Morgan Stanley, BofA Merrill Lynch and Wells Fargo Securities acted as joint book-running managers for the offering, Keefe, Bruyette & Woods, A Stifel Company, acted as senior lead manager for the offering and FBR, JMP Securities and Compass Point acted as co-managers for the offering.
The Preference Shares may be offered only by means of a Prospectus Supplement and accompanying Prospectus, copies of which may be obtained by contacting Morgan Stanley & Co. LLC toll-free at 1-866-718-1649; Merrill Lynch, Pierce, Fenner & Smith Incorporated toll-free at 1-800-294-1322; or Wells Fargo Securities, LLC, 608 2nd Avenue, South Minneapolis, Minnesota 55402, Attn: WFS Customer Service, calling toll-free 1-800-645-3751 or e-mailing: email@example.com.
This announcement does not constitute an offer to sell or a solicitation of an offer to buy these securities, nor will there be any offer or sale of these securities in any state or jurisdiction in which such an offer, solicitation or sale would be unlawful.
About Maiden Holdings, Ltd.
Maiden Holdings, Ltd. is a Bermuda-based holding company formed in 2007. Through its subsidiaries, which are each A- rated (excellent) by A.M. Best, the Company is focused on providing non-catastrophic, customized reinsurance products and services to small and mid-size insurance companies in the United States and Europe. As of September 30, 2015, the Company had $5.8 billion in assets and shareholders' equity of $1.2 billion.

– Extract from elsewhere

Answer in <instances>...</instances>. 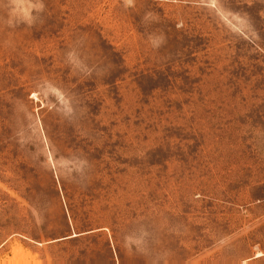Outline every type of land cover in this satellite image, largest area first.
<instances>
[{"label": "rangeland", "instance_id": "obj_1", "mask_svg": "<svg viewBox=\"0 0 264 264\" xmlns=\"http://www.w3.org/2000/svg\"><path fill=\"white\" fill-rule=\"evenodd\" d=\"M0 264H264V0H0Z\"/></svg>", "mask_w": 264, "mask_h": 264}, {"label": "bare ground", "instance_id": "obj_2", "mask_svg": "<svg viewBox=\"0 0 264 264\" xmlns=\"http://www.w3.org/2000/svg\"><path fill=\"white\" fill-rule=\"evenodd\" d=\"M18 255V254H17ZM259 255H261L260 253H259Z\"/></svg>", "mask_w": 264, "mask_h": 264}]
</instances>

This release contains "forward-looking statements" which are made pursuant to the safe harbor provisions of the Private Securities Litigation Reform Act of 1995. The forward-looking statements are based on the Company's current expectations and beliefs concerning future developments and their potential effects on the Company. There can be no assurance that actual developments will be those anticipated by the Company. Actual results may differ materially from those projected as a result of significant risks and uncertainties, including non-receipt of the expected payments, changes in interest rates, effect of the performance of financial markets on investment income and fair values of investments, developments of claims and the effect on loss reserves, accuracy in projecting loss reserves, the impact of competition and pricing environments, changes in the demand for the Company's products, the effect of general economic conditions and unusual frequency of storm activity, adverse state and federal legislation, regulations and regulatory investigations into industry practices, developments relating to existing agreements, heightened competition, changes in pricing environments, and changes in asset valuations. Additional information about these risks and uncertainties, as well as others that may cause actual results to differ materially from those projected is contained in Item 1A. Risk Factors in the Company's Annual Report on Form 10-K for the year ended December 31, 2014 as updated in periodic filings with the SEC. The Company undertakes no obligation to publicly update any forward-looking statements, except as may be required by law.